Dr Seuss, 30 years after his death, continues to educate our children, continues to be an enormous guide in their development. Maybe one lesson now to be learned is of our ability to change for the better as we grow.

Oh the places you'll go. If only you try.

Live Free and Die

 ("Texas Drops Its Virus Restrictions as a Wave of Reopenings Takes Hold")


 Dr. Fauci, why do you even bother?

A year later, more than a half million are dead. On average, and now not declining, more than 65,000 infected each day. And where this illness attaches, death is certain to follow for thousands upon thousands.

And yet, as we now have three effective vaccines, as we are so tantalizingly close to the end of keeping our lives on hold, we invite Covid into bars, restaurants, offices and, without doubt, our homes.

Throughout this pandemic have we not learned the lessons of letting down our guard? How many died after the Sturgis motorcycle rally Governor Noem greeted with open arms and a maskless face? How many more will have to suffer unnecessary death?

The message so many of our leaders across this country are now sending out is but a terrifyingly sad alteration to the state motto of New Hampshire. "Live free and die." 

Dr.
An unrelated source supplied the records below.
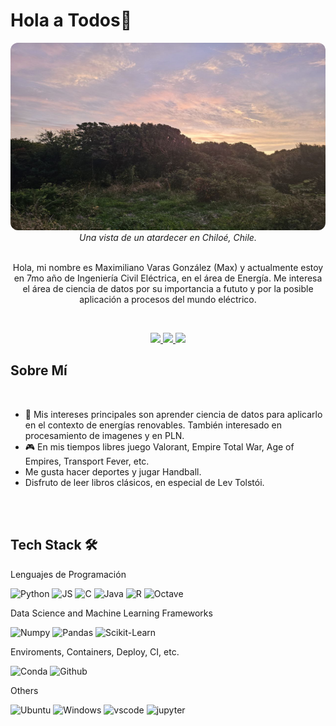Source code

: # Hola a Todos👋

<div align="center">
    <img src='chiloe.jpg' style="border-radius: 12px" width="700" height="300">
    <em>Una vista de un atardecer en Chiloé, Chile.</em>
</div>

<br>

<div align="center">

Hola, mi nombre es Maximiliano Varas González (Max) y actualmente estoy en 7mo año de Ingeniería Civil Eléctrica, en el área de Energía. Me interesa el área de ciencia de datos por su importancia a fututo y por la posible aplicación a procesos del mundo eléctrico.

</div>

<br>

<p align="center">
    <a href="https://www.linkedin.com/in/maximiliano-varas-gonz%C3%A1lez-8bb201201/">
        <img src="https://img.shields.io/badge/LinkedIn-0077B5?style=for-the-badge&logo=linkedin&logoColor=white"/>
    </a>
    <a href="mailto:maximilianovarasg@gmail.com">
        <img src="https://img.shields.io/badge/Gmail-D14836?style=for-the-badge&logo=gmail&logoColor=white"/>
    </a>
    <a href="CV_es.pdf">
        <img src="https://img.shields.io/badge/Resume (in spanish)-a?style=for-the-badge&logoColor=white"/>
    </a>
</p>

## Sobre Mí

<br>

- 💚 Mis intereses principales son aprender ciencia de datos para aplicarlo en el contexto de energías renovables. También interesado en procesamiento de imagenes y en PLN.
- 🎮 En mis tiempos libres juego Valorant, Empire Total War, Age of Empires, Transport Fever, etc.
- Me gusta hacer deportes y jugar Handball.
- Disfruto de leer libros clásicos, en especial de Lev Tolstói.

<br>
<br>

## Tech Stack 🛠️

Lenguajes de Programación

![Python](https://img.shields.io/badge/Python-FFD43B?style=flat-square&logo=python&logoColor=blue)
![JS](https://img.shields.io/badge/JavaScript-323330?style=flat-square&logo=javascript&logoColor=F7DF1E)
![C](https://img.shields.io/badge/c-%2300599C.svg?style=for-the-badge&logo=c&logoColor=white)
![Java](https://img.shields.io/badge/java-%23ED8B00.svg?style=for-the-badge&logo=java&logoColor=white)
![R](https://img.shields.io/badge/r-%23276DC3.svg?style=for-the-badge&logo=r&logoColor=white)
![Octave](https://img.shields.io/badge/OCTAVE-darkblue?style=for-the-badge&logo=octave&logoColor=fcd683)

Data Science and Machine Learning Frameworks

![Numpy](https://img.shields.io/badge/Numpy-777BB4?style=flat-square&logo=numpy&logoColor=white])
![Pandas](https://img.shields.io/badge/Pandas-2C2D72?style=flat-square&logo=pandas&logoColor=white])
![Scikit-Learn](https://img.shields.io/badge/scikit_learn-F7931E?style=flat-square&logo=scikit-learn&logoColor=white])

Enviroments, Containers, Deploy, CI, etc.

![Conda](https://img.shields.io/badge/conda-342B029.svg?&style=flat-square&logo=anaconda&logoColor=white)
![Github](https://img.shields.io/badge/GitHub-100000?style=flat-square&logo=github&logoColor=white)

Others

![Ubuntu](https://img.shields.io/badge/Ubuntu-E95420?style=flat-square&logo=ubuntu&logoColor=white)
![Windows](https://img.shields.io/badge/Windows-0078D6?style=flat-square&logo=windows&logoColor=white)
![vscode](https://img.shields.io/badge/VSCode-0078D4?style=flat-square&logo=visual%20studio%20code&logoColor=white)
![jupyter](https://img.shields.io/badge/Jupyter-F37626.svg?&style=flat-square&logo=Jupyter&logoColor=white)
Fauci, if a tree falls in a forest and no one hears it does it make a sound?

Monday, March 1, 2021

TFG

 ("Trump's Republican Hit List at CPAC Is a Warning Shot to His Party")

I am overwhelmed with gratitude that the month long respite in Florida did nothing to dampen that wonderful fighting spirit. 

As TFG (the former guy) teleprompted his way through the names of those Republicans he will spay or neuter, regaled the Mensa meeting with tales of the election that never was and thrilled the crowd with the possibility that 2024 will bring more exciting work on the Rose Garden, we were left to wonder what could have caused us to find objection with this supreme being, this Michaelangelo of political vitriol, our own daVinci of immorality.

I know we will be forced to pay at least glancing attention to trivial pursuits like eradicating the virus that isn't or addressing the nettlesome issue of keeping all those whiny businesses afloat and cranky people from being tossed from their homes, but can anything dampen our enthusiasm for seeing TFG in all his orange glory?

Welcome back TOAFG (the once and future guy). Keep up the bad work.